Godmonster of Indian Flats has just about
everything you could possibly want out of a movie. It has dope fur vests, sheep
farmers, old-west-style prostitutes, racist land barons, a racist sheriff who
used to be a Wall Street player (?), pie throwing children, faking a dog’s
death as a means of blackmail, black-hood-wearing lynch mobs, and, of course,
an eight-foot-tall rampaging mutant sheep monster. If that doesn’t make you
want to watch this oddity from 1973, nothing I can say will change your mind.
Just know you’re missing something truly strange and wonderful.

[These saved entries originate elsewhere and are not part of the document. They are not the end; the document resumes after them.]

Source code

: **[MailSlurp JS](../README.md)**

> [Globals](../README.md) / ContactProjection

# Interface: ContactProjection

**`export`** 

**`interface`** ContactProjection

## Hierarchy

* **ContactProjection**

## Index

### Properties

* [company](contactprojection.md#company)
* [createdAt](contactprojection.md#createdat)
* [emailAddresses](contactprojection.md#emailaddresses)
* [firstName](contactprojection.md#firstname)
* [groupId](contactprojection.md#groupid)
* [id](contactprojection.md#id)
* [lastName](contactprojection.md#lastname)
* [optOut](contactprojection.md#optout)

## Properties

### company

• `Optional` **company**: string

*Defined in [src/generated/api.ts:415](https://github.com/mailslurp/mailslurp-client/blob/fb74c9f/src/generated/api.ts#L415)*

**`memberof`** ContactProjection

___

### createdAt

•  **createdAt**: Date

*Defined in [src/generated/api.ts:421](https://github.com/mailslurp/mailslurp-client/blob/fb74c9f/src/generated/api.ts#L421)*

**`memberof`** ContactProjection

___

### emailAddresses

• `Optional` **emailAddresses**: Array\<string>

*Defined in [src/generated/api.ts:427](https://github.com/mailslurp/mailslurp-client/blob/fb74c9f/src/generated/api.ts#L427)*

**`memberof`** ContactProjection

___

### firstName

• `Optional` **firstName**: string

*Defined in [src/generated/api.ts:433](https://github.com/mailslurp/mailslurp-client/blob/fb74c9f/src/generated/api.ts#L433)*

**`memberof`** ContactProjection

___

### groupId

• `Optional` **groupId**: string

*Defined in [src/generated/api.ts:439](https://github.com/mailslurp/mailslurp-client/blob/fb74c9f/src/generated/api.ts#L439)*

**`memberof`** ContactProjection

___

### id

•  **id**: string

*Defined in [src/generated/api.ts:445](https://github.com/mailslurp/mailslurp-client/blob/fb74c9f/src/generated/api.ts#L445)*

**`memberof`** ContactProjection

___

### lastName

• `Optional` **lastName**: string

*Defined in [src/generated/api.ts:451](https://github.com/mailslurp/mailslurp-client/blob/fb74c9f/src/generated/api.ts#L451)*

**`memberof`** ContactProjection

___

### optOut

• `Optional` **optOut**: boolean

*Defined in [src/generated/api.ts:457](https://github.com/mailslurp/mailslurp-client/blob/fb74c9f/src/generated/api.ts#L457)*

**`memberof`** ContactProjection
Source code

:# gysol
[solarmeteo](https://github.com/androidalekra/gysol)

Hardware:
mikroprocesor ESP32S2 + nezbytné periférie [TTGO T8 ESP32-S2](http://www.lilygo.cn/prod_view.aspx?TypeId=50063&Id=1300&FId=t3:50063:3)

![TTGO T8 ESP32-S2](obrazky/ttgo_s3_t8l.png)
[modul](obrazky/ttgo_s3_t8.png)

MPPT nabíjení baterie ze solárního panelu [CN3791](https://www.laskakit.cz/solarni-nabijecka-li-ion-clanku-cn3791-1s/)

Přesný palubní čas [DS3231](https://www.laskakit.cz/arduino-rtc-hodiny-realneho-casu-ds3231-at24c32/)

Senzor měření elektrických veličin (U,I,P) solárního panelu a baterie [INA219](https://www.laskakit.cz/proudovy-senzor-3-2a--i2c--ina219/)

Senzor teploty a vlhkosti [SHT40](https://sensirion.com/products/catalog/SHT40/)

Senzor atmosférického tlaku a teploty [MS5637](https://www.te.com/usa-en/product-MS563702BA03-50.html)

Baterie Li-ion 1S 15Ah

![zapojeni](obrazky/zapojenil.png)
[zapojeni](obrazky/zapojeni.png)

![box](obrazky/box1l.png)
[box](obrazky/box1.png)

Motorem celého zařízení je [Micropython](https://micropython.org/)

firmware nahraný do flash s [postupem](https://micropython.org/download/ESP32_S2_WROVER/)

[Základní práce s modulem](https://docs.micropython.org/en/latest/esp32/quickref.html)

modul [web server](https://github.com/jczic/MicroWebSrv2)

Noted cinematic oddball Frederic Hobbs (Alabama’s
Ghost) delivers this slice of outsider chaos about a small Nevada mining
town desperately clinging to the past thanks to a despotic mayor who rules his
fiefdom like a lunatic monarch. When a small-time sheep farmer discovers a
hideous mutation amongst his flock, he teams up with a scientist from the
university—whose lab appears to located in the skeletal ruins of an old
building—to say science words and watch it grow into a monster. All the while, the
townsfolk go to great lengths to repel an outsider who wants buy up all their
land for…some unexplained reason.
Godmonster of Indian Flats offers a kind
of Frankenstein style parable about messing with the natural
order. At least, I think it does—I’m not 100% sure what’s going on, though I
wouldn’t be surprised to learn it influenced Black Sheep,
especially when it comes to creature design. Strains of the cultural revolution
of the 1960s creep in, and it’s a jumbled mess of a plot with no real steady
protagonist or central narrative drive. But what the hell, the town is full of
weirdos of all stripes, from psychics to crazed rednecks, and it’s a deeply
bonkers entry the canon of American cinema that you need to experience for
yourself.
The new 4K restoration just so happens to play this weekend at
Seattle’s venerable Grand Illusion. It screens Friday, July 6 and Saturday,
July 7, as well as Tuesday, July 10. It’s something to behold if you like
watching crazed monsters blow up gas stations and invade children’s picnics.
If you’re not in Seattle or can’t make it, don’t worry. The
fine folks at the American Genre Film Archive will release a special edition
Blu-ray of Godmonster of Indian Flats on July 10. And one of
the special features just so happens to be the full restoration of The
Legend of Bigfoot, so, you really should add this to you collection.